The YouTube Chapters (YTC) dataset is specially curated for long tutorial videos. This dataset focuses on the annotations for YouTube chapters, which provide structured segmentations of the video content.
All the data splits (train.json
, test.json
, and val.json
) contain chapter annotations. These annotations are extracted directly from YouTube and have been manually annotated by the video creators themselves, ensuring the authenticity and relevance of each chapter.
For those interested in pretraining models, this dataset also includes a file named pretrain_bmd.jsonl
. This file contains data used for the pretraining phase. For a comprehensive understanding of how this data was sourced and processed, please refer to the Behance Moment Detection (BMD) dataset
.
To correlate the video_id
from the annotations with the actual video link, you can refer to the ytc_links.jsonl
file.
The dataset annotations are formatted in the jsonl
(JSON Lines) format. Each line in the annotation file is a standalone JSON object, detailing a specific moment in a video.
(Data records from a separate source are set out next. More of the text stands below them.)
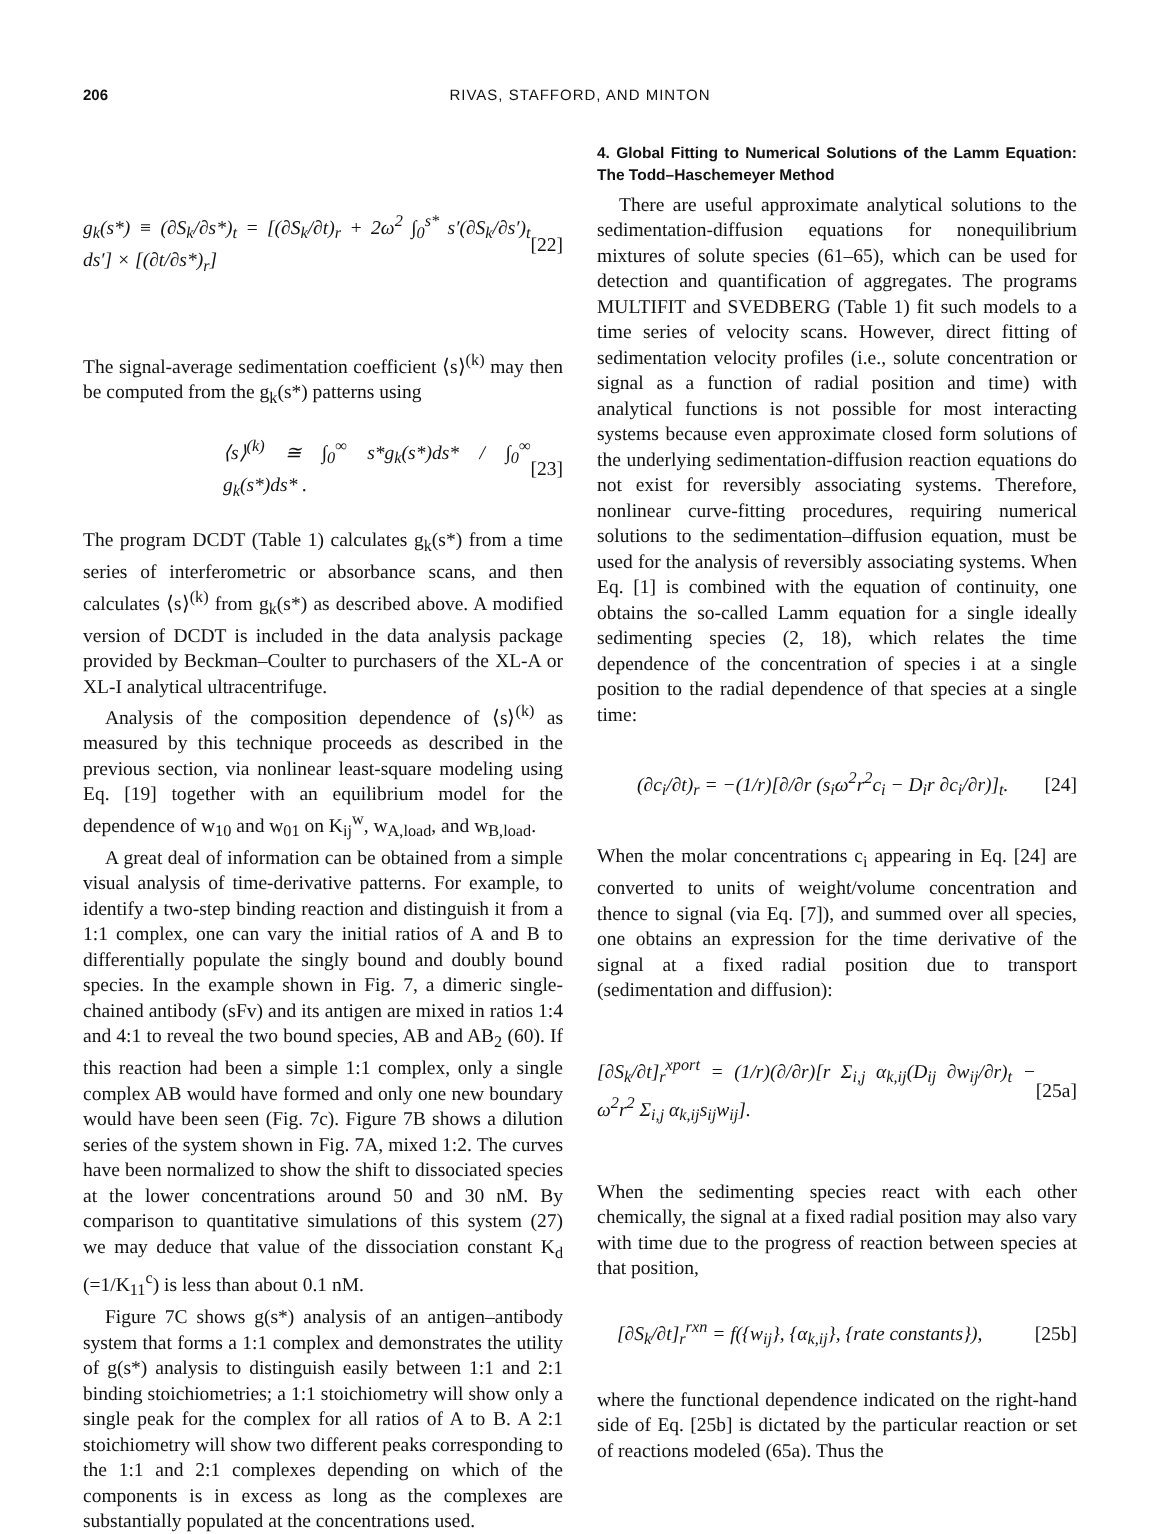206 RIVAS, STAFFORD, AND MINTON
g<sub>k</sub>(s*) ≡ (∂S<sub>k</sub>/∂s*)<sub>t</sub> = [(∂S<sub>k</sub>/∂t)<sub>r</sub> + 2ω<sup>2</sup> ∫<sub>0</sub><sup>s*</sup> s′(∂S<sub>k</sub>/∂s′)<sub>t</sub> ds′] × [(∂t/∂s*)<sub>r</sub>] [22]
The signal-average sedimentation coefficient ⟨s⟩<sup>(k)</sup> may then be computed from the g<sub>k</sub>(s*) patterns using
⟨s⟩<sup>(k)</sup> ≅ ∫<sub>0</sub><sup>∞</sup> s*g<sub>k</sub>(s*)ds* / ∫<sub>0</sub><sup>∞</sup> g<sub>k</sub>(s*)ds* . [23]
The program DCDT (Table 1) calculates g<sub>k</sub>(s*) from a time series of interferometric or absorbance scans, and then calculates ⟨s⟩<sup>(k)</sup> from g<sub>k</sub>(s*) as described above. A modified version of DCDT is included in the data analysis package provided by Beckman–Coulter to purchasers of the XL-A or XL-I analytical ultracentrifuge.
Analysis of the composition dependence of ⟨s⟩<sup>(k)</sup> as measured by this technique proceeds as described in the previous section, via nonlinear least-square modeling using Eq. [19] together with an equilibrium model for the dependence of w<sub>10</sub> and w<sub>01</sub> on K<sub>ij</sub><sup>w</sup>, w<sub>A,load</sub>, and w<sub>B,load</sub>.
A great deal of information can be obtained from a simple visual analysis of time-derivative patterns. For example, to identify a two-step binding reaction and distinguish it from a 1:1 complex, one can vary the initial ratios of A and B to differentially populate the singly bound and doubly bound species. In the example shown in Fig. 7, a dimeric single-chained antibody (sFv) and its antigen are mixed in ratios 1:4 and 4:1 to reveal the two bound species, AB and AB<sub>2</sub> (60). If this reaction had been a simple 1:1 complex, only a single complex AB would have formed and only one new boundary would have been seen (Fig. 7c). Figure 7B shows a dilution series of the system shown in Fig. 7A, mixed 1:2. The curves have been normalized to show the shift to dissociated species at the lower concentrations around 50 and 30 nM. By comparison to quantitative simulations of this system (27) we may deduce that value of the dissociation constant K<sub>d</sub> (=1/K<sub>11</sub><sup>c</sup>) is less than about 0.1 nM.
Figure 7C shows g(s*) analysis of an antigen–antibody system that forms a 1:1 complex and demonstrates the utility of g(s*) analysis to distinguish easily between 1:1 and 2:1 binding stoichiometries; a 1:1 stoichiometry will show only a single peak for the complex for all ratios of A to B. A 2:1 stoichiometry will show two different peaks corresponding to the 1:1 and 2:1 complexes depending on which of the components is in excess as long as the complexes are substantially populated at the concentrations used.
4. Global Fitting to Numerical Solutions of the Lamm Equation: The Todd–Haschemeyer Method
There are useful approximate analytical solutions to the sedimentation-diffusion equations for nonequilibrium mixtures of solute species (61–65), which can be used for detection and quantification of aggregates. The programs MULTIFIT and SVEDBERG (Table 1) fit such models to a time series of velocity scans. However, direct fitting of sedimentation velocity profiles (i.e., solute concentration or signal as a function of radial position and time) with analytical functions is not possible for most interacting systems because even approximate closed form solutions of the underlying sedimentation-diffusion reaction equations do not exist for reversibly associating systems. Therefore, nonlinear curve-fitting procedures, requiring numerical solutions to the sedimentation–diffusion equation, must be used for the analysis of reversibly associating systems. When Eq. [1] is combined with the equation of continuity, one obtains the so-called Lamm equation for a single ideally sedimenting species (2, 18), which relates the time dependence of the concentration of species i at a single position to the radial dependence of that species at a single time:
(∂c<sub>i</sub>/∂t)<sub>r</sub> = −(1/r)[∂/∂r (s<sub>i</sub>ω<sup>2</sup>r<sup>2</sup>c<sub>i</sub> − D<sub>i</sub>r ∂c<sub>i</sub>/∂r)]<sub>t</sub>. [24]
When the molar concentrations c<sub>i</sub> appearing in Eq. [24] are converted to units of weight/volume concentration and thence to signal (via Eq. [7]), and summed over all species, one obtains an expression for the time derivative of the signal at a fixed radial position due to transport (sedimentation and diffusion):
[∂S<sub>k</sub>/∂t]<sub>r</sub><sup>xport</sup> = (1/r)(∂/∂r)[r Σ<sub>i,j</sub> α<sub>k,ij</sub>(D<sub>ij</sub> ∂w<sub>ij</sub>/∂r)<sub>t</sub> − ω<sup>2</sup>r<sup>2</sup> Σ<sub>i,j</sub> α<sub>k,ij</sub>s<sub>ij</sub>w<sub>ij</sub>]. [25a]
When the sedimenting species react with each other chemically, the signal at a fixed radial position may also vary with time due to the progress of reaction between species at that position,
[∂S<sub>k</sub>/∂t]<sub>r</sub><sup>rxn</sup> = f({w<sub>ij</sub>}, {α<sub>k,ij</sub>}, {rate constants}), [25b]
where the functional dependence indicated on the right-hand side of Eq. [25b] is dictated by the particular reaction or set of reactions modeled (65a). Thus the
Here's an example of how the annotations look:
{"vid": "-IXKOGg_Vos", "query": " \u2013 Introduction", "qid": "youtube_-IXKOGg_Vos_1", "relevant_windows": [[34, 109]]}
- qid: The unique query identifier.
- query: The actual query described in natural language, summarizing the video segment's content.
- vid: The video identifier, which can be used to reference the specific video.
- relevant_windows: An array containing the start and end times (in seconds) of the relevant video segment for the described query.